Así que al atardecer preparé para ascender hasta el Tosalet una mochila con algo de ropa por si me quedaba a dormir. En el fondo me atreví a subir a esa hora con la secreta intención de no tener que bajar de noche. Y aunque sería bonito rodar en medio de las estrellas, los árboles y los montes a la luz de la luna, también aumentaba la sensación de riesgo, de peligro, de indefensión. El miedo a todo y a nada se me había metido en el cuerpo, se había apoderado de mí, una cobardía sin sentido. O puede que fuese precaución. Los coches que llevaba pegados a la espalda se desesperaban porque no era fácil adelantar en las curvas, pero el precipicio de mi derecha me impresionaba más que ellos. ¡Jódete y jódete!, decía entre dientes a los coches. Para colmo hacia la mitad del camino empezó a lloviznar con gotas que se fueron haciendo más y más grandes. Fue angustioso porque no podía parar y se veía poco. Así que respiré cuando llegué a la zona residencial de los noruegos.
Callejeé con la moto hasta Villa Sol. Ahora las gotas se habían convertido en agujas de plata, parecía que tenían luz propia y que iluminaban la oscuridad. La noche se había ido echando encima. ¿Qué hacía aquí?
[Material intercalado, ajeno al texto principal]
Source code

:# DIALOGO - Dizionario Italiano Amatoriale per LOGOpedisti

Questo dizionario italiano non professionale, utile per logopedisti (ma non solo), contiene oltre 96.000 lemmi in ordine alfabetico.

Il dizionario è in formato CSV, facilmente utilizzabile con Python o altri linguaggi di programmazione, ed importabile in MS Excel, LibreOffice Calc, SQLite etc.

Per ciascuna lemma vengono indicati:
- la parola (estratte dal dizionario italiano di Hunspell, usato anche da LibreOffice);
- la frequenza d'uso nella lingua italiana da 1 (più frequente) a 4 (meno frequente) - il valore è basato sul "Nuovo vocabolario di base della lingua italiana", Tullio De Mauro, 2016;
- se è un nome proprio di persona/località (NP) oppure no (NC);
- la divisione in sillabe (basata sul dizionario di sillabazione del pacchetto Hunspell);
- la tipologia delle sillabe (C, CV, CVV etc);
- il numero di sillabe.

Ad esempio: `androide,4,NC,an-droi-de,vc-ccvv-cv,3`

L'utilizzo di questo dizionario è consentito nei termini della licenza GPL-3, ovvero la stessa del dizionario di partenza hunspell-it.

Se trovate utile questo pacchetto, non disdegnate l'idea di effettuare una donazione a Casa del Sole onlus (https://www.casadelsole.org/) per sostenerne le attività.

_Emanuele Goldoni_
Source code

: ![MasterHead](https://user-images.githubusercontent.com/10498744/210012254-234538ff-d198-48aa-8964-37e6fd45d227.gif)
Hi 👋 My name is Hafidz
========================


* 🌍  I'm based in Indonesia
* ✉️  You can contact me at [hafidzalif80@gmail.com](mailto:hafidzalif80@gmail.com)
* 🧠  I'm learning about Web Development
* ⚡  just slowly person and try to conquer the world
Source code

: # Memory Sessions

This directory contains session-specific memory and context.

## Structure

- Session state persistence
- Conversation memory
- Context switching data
Ni mis padres ni Santi se podrían imaginar que ahora mismo estaba buscando la casa de unos extranjeros jubilados en un paraje extraño en medio de la lluvia. No sé por qué hacía esto. Hacía cosas sin sentido porque ahora no tenía trabajo ni disciplina. Pero tener trabajo era darle un sentido superficial a la vida, una seguridad falsa. Tampoco me convencía que la panacea de la vida fuese tener un horario y estar atada a un sueldo. ¿Y si el destino me hubiese puesto en el camino a Fred y Karin para poder librarme de una vida tan mediocre? Villa Sol, la granja del fiordo, el todoterreno verde oliva y el Mercedes negro que había visto que guardaban en el garaje tendrían que ser para alguien a su muerte. Y su muerte podría llegar en cualquier momento. No me guiaba el interés. Había subido hasta aquí jugándome la vida porque en las circunstancias actuales me encontraba mejor con ellos que sin ellos, lo que no impedía que considerase la posibilidad de que influyesen en mi futuro para bien. Ya me veía criando a mi hijo en esta casa y llevándole al colegio en el todoterreno. Vendería el Mercedes y alquilaría el piso superior para vivir con desahogo. En el invernadero pondría un pequeño taller de cerámica y me dedicaría a la artesanía. Quizá pudiera vender algunas piezas en el mercadillo de los jueves. Y todo esto lo tendría porque Fred y Karin me querían como a una auténtica nieta, más que a una nieta, porque nuestra relación era espontánea, elegida por nosotros y no por ataduras de sangre, de lo que habría mucho que hablar, ¿qué era eso de la sangre?